INSTRUCTIONS FOR THE TASK: Scan the records below for the line with "photomicrograph of lobular" and the line with "an IHC histopathology". Repeat those two lines and every line between them exactly, and nothing else.

INPUT FOR THIS TASK:
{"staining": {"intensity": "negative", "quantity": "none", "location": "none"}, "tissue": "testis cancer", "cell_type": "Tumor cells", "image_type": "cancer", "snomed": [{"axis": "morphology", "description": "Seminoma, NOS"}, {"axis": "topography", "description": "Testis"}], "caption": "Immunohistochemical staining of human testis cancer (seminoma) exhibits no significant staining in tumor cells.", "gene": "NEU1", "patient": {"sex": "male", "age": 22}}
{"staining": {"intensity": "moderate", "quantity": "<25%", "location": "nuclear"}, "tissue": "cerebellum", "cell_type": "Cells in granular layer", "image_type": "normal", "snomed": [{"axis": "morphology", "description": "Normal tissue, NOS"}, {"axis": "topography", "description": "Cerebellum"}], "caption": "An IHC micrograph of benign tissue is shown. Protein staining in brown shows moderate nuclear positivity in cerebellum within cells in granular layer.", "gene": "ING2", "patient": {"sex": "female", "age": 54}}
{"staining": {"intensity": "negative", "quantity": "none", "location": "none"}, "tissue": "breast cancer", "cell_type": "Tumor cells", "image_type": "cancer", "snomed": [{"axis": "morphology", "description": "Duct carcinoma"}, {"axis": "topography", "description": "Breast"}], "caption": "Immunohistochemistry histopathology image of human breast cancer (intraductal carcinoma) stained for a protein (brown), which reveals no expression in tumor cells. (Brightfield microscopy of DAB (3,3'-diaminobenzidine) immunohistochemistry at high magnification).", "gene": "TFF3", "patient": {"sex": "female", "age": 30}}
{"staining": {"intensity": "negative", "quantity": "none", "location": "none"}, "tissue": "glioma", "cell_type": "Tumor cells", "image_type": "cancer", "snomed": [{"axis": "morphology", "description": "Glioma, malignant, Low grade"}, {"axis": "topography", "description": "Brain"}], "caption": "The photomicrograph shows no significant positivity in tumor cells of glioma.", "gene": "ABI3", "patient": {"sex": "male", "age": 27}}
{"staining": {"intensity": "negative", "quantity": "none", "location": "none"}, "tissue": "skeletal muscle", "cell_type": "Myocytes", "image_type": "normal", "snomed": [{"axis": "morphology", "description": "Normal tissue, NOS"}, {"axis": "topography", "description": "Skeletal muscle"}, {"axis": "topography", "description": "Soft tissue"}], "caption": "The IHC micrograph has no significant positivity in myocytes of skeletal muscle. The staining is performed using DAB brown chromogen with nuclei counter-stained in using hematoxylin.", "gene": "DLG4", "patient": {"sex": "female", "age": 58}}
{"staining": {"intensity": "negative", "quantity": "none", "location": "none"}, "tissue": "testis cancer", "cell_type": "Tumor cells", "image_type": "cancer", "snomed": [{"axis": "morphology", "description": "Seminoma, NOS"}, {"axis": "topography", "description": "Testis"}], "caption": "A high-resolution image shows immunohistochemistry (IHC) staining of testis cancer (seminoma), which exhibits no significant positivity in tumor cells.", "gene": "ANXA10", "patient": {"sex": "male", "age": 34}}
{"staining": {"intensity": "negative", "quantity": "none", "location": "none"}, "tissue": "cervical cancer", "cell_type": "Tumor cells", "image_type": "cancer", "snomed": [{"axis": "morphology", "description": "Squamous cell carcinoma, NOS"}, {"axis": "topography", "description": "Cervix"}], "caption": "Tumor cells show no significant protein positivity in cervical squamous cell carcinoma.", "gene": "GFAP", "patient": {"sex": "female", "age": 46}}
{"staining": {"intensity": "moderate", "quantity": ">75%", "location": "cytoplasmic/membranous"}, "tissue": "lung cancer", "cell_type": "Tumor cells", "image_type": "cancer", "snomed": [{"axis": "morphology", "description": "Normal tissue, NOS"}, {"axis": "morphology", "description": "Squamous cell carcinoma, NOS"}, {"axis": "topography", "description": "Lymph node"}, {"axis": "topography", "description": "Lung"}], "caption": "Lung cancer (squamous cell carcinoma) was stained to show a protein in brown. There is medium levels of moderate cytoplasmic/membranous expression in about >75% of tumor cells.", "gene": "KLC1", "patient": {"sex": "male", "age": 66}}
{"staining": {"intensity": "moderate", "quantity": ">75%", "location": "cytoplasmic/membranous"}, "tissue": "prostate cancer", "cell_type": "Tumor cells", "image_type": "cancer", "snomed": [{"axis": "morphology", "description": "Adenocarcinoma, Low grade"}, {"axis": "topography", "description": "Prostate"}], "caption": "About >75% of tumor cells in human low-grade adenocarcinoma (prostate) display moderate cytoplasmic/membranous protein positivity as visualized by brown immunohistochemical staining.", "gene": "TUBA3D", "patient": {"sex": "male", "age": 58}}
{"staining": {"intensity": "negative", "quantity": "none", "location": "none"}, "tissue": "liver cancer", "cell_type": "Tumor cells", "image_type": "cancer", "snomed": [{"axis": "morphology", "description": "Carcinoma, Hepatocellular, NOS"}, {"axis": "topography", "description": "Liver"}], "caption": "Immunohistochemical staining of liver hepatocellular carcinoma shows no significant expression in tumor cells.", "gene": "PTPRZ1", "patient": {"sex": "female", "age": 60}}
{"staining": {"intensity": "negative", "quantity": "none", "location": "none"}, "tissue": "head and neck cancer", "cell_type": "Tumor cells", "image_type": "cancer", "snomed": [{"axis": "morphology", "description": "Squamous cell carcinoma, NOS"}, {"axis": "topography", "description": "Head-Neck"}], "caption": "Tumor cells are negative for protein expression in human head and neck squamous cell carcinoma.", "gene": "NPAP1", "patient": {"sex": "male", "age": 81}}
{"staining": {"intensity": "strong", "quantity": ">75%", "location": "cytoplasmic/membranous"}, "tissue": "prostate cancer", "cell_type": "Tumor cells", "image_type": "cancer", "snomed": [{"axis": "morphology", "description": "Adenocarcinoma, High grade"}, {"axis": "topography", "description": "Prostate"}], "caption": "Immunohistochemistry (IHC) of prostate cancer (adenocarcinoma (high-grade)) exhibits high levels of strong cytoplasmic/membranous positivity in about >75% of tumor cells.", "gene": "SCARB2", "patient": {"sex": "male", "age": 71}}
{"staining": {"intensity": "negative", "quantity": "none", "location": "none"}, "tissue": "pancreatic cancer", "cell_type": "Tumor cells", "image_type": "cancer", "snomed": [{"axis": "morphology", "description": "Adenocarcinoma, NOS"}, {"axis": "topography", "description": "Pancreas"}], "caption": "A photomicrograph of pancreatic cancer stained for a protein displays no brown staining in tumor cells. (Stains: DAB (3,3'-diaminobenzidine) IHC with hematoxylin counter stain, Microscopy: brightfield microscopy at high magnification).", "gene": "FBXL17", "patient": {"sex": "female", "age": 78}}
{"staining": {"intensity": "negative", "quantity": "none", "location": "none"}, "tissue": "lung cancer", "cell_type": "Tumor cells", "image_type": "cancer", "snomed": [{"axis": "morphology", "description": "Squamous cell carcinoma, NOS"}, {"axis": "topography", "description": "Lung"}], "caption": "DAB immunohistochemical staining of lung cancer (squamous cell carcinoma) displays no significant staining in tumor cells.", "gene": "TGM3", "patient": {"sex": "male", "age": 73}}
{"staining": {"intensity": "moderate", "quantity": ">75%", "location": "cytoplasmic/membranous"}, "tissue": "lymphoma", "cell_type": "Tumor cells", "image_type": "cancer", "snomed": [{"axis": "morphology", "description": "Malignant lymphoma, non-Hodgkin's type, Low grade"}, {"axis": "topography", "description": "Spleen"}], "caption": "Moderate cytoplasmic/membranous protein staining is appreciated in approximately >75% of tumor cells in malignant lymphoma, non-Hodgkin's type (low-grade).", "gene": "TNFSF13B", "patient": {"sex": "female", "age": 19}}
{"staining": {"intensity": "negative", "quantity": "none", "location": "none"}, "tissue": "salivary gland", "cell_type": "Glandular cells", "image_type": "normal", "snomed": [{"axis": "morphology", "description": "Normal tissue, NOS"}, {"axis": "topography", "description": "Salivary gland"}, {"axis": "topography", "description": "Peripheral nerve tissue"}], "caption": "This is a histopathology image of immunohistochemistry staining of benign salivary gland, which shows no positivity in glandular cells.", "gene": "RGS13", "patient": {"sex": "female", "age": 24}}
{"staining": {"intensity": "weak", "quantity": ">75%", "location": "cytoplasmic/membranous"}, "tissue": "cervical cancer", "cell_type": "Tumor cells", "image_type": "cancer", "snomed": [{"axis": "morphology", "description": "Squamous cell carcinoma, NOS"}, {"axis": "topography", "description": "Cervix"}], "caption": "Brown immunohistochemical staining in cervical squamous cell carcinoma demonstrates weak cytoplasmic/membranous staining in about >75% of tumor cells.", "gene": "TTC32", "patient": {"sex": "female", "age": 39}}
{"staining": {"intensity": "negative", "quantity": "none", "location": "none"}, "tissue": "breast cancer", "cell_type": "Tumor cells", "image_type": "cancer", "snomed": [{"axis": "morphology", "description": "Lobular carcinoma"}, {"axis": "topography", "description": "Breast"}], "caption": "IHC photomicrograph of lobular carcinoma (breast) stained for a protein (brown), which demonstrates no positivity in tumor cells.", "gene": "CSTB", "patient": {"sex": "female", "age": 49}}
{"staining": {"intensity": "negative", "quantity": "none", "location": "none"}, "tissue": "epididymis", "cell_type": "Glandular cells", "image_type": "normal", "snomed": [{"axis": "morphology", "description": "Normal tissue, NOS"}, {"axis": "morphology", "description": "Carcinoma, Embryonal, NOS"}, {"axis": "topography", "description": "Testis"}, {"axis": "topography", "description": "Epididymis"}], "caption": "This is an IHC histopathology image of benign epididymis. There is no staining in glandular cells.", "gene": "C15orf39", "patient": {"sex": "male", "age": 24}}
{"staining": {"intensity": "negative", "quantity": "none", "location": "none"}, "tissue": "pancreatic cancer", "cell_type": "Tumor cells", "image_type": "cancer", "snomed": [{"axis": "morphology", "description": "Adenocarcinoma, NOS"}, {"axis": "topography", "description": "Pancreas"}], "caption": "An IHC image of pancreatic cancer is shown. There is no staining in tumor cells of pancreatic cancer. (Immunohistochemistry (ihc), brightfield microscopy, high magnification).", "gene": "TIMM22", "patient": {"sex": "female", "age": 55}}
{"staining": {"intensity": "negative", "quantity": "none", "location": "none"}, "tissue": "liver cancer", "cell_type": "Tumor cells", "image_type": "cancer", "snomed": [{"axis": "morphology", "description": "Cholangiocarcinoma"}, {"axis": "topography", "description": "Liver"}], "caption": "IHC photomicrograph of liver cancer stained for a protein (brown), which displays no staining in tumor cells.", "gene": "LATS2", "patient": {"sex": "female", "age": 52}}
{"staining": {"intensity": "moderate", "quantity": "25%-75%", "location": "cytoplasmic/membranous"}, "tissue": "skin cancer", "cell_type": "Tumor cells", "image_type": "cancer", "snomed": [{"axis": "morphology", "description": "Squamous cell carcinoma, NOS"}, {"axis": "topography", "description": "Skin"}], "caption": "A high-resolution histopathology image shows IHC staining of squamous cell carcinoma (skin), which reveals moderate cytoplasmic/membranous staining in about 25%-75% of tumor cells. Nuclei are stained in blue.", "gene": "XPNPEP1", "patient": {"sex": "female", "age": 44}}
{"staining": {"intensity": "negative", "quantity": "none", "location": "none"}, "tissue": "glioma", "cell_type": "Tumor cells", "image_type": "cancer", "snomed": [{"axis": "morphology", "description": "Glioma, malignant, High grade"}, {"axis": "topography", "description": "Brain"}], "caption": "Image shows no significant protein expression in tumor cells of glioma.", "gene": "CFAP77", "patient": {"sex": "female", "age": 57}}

TASK RESULT:
{"staining": {"intensity": "negative", "quantity": "none", "location": "none"}, "tissue": "breast cancer", "cell_type": "Tumor cells", "image_type": "cancer", "snomed": [{"axis": "morphology", "description": "Lobular carcinoma"}, {"axis": "topography", "description": "Breast"}], "caption": "IHC photomicrograph of lobular carcinoma (breast) stained for a protein (brown), which demonstrates no positivity in tumor cells.", "gene": "CSTB", "patient": {"sex": "female", "age": 49}}
{"staining": {"intensity": "negative", "quantity": "none", "location": "none"}, "tissue": "epididymis", "cell_type": "Glandular cells", "image_type": "normal", "snomed": [{"axis": "morphology", "description": "Normal tissue, NOS"}, {"axis": "morphology", "description": "Carcinoma, Embryonal, NOS"}, {"axis": "topography", "description": "Testis"}, {"axis": "topography", "description": "Epididymis"}], "caption": "This is an IHC histopathology image of benign epididymis. There is no staining in glandular cells.", "gene": "C15orf39", "patient": {"sex": "male", "age": 24}}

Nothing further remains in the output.